Good customer experiences require consistent efforts from the companies to satisfy their customers at every stage, including the showcase of transparency throughout the journey. In the case of Groupon, its lack of transparency resulted in bad practices and poor customer experience.
Exemplary customer experience example
On the other hand, Blaze, a pizza company based in Boston, is an excellent example of providing positive and memorable customer experiences.
The promo was simple: to celebrate Pi Day, March 14th (yes, there is a Pi Day), they offered a discount on all pizza at only $3.14. Newsletters were sent via email and banners about the promo were hung in stores, and all customers can enjoy the special price without having to register by phone or hand in a coupon.
As a math geek myself, it was impossible for me to ignore the event. The store I dropped by was crowded, but the staff still greeted me warmly and thanked me for coming in. In a big city like Boston where people have lots of choices for restaurants, this kind of experience makes a huge difference. I had such a splendid time there that I promised myself to soon come back for more, and even recommended the deal to all of my coworkers and friends. Some of them actually went to Blaze on the same day or later.
This success of Blaze is a combination of many notable factors:
They do not spam my email with tons of repeated content. I have never received more than one email a week, and the newsletters are very relevant with promos that I actually want to be informed of.

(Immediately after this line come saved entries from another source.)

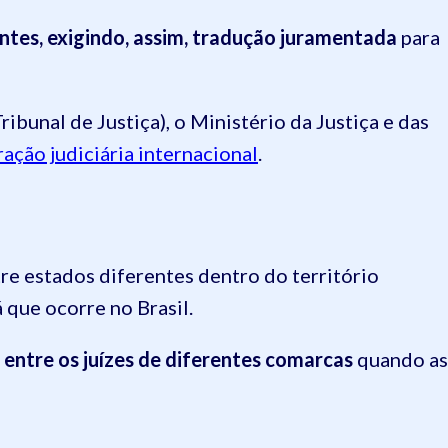
entes, exigindo, assim, tradução juramentada
para
ibunal de Justiça), o Ministério da Justiça e das
ação judiciária internacional
.
tre estados diferentes dentro do território
á que ocorre no Brasil.
ntre os juízes de diferentes comarcas
quando as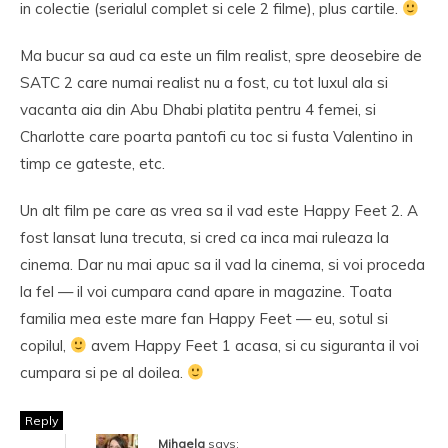
in colectie (serialul complet si cele 2 filme), plus cartile.
Ma bucur sa aud ca este un film realist, spre deosebire de
SATC 2 care numai realist nu a fost, cu tot luxul ala si
vacanta aia din Abu Dhabi platita pentru 4 femei, si
Charlotte care poarta pantofi cu toc si fusta Valentino in
timp ce gateste, etc.
Un alt film pe care as vrea sa il vad este Happy Feet 2. A
fost lansat luna trecuta, si cred ca inca mai ruleaza la
cinema. Dar nu mai apuc sa il vad la cinema, si voi proceda
la fel — il voi cumpara cand apare in magazine. Toata
familia mea este mare fan Happy Feet — eu, sotul si
copilul,
avem Happy Feet 1 acasa, si cu siguranta il voi
cumpara si pe al doilea.
Reply
Mihaela
says: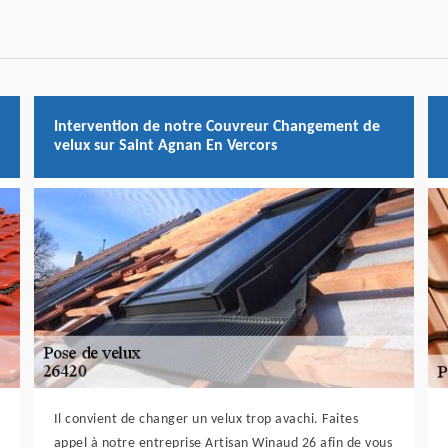
Intervention de notre Couvreur Changement de
velux sur Saint Agnan En Vercors
Il convient de changer un velux trop avachi. Faites
appel à notre entreprise Artisan Winaud 26 afin de vous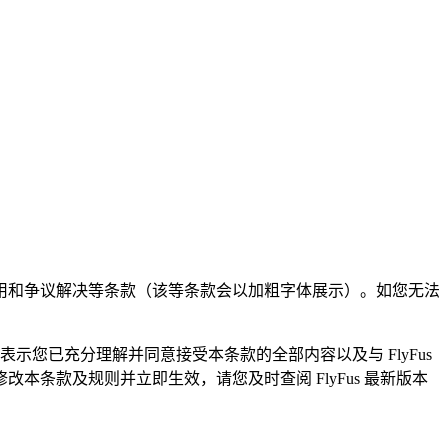
。
适用和争议解决等条款（该等条款会以加粗字体展示）。如您无法
即表示您已充分理解并同意接受本条款的全部内容以及与 FlyFus
条款及规则并立即生效，请您及时查阅 FlyFus 最新版本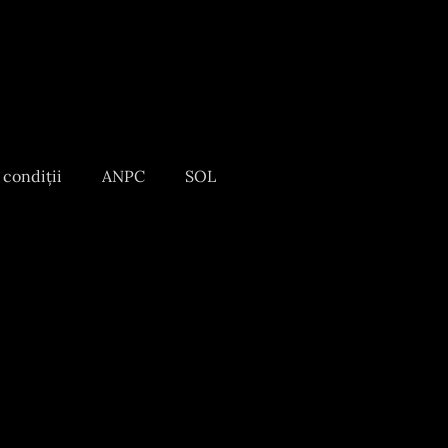
 condiții
ANPC
SOL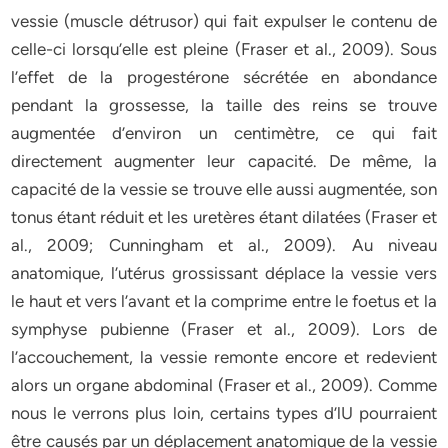
vessie (muscle détrusor) qui fait expulser le contenu de
celle-ci lorsqu’elle est pleine (Fraser et al., 2009). Sous
l’effet de la progestérone sécrétée en abondance
pendant la grossesse, la taille des reins se trouve
augmentée d’environ un centimètre, ce qui fait
directement augmenter leur capacité. De même, la
capacité de la vessie se trouve elle aussi augmentée, son
tonus étant réduit et les uretères étant dilatées (Fraser et
al., 2009; Cunningham et al., 2009). Au niveau
anatomique, l’utérus grossissant déplace la vessie vers
le haut et vers l’avant et la comprime entre le foetus et la
symphyse pubienne (Fraser et al., 2009). Lors de
l’accouchement, la vessie remonte encore et redevient
alors un organe abdominal (Fraser et al., 2009). Comme
nous le verrons plus loin, certains types d’lU pourraient
être causés par un déplacement anatomique de la vessie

It was so easy to enjoy the deal, I didn’t have to pull out my phone out of the pocket or remember to bring a coupon. Also, even though they were super busy on the promo day, I was still treated kindly and served food quickly. The ease and comfort they offered left a positive experience that stands out.
I took my girlfriend to the place once and she ordered a gluten-free pizza, which means a lot of extra work for the staff, including changing gloves, cleaning the surface areas and switching out utensils. We expected a grunt, but there was none.
And while Blaze’s employees were swapping their gloves and preparing the gluten free crust, they created a level of trust that attracts loyal customers.
Last but not least, the pizza was delicious. I ate the whole pie in one sitting, and for under half of the normal price. Sometimes customer experience is just simple as that.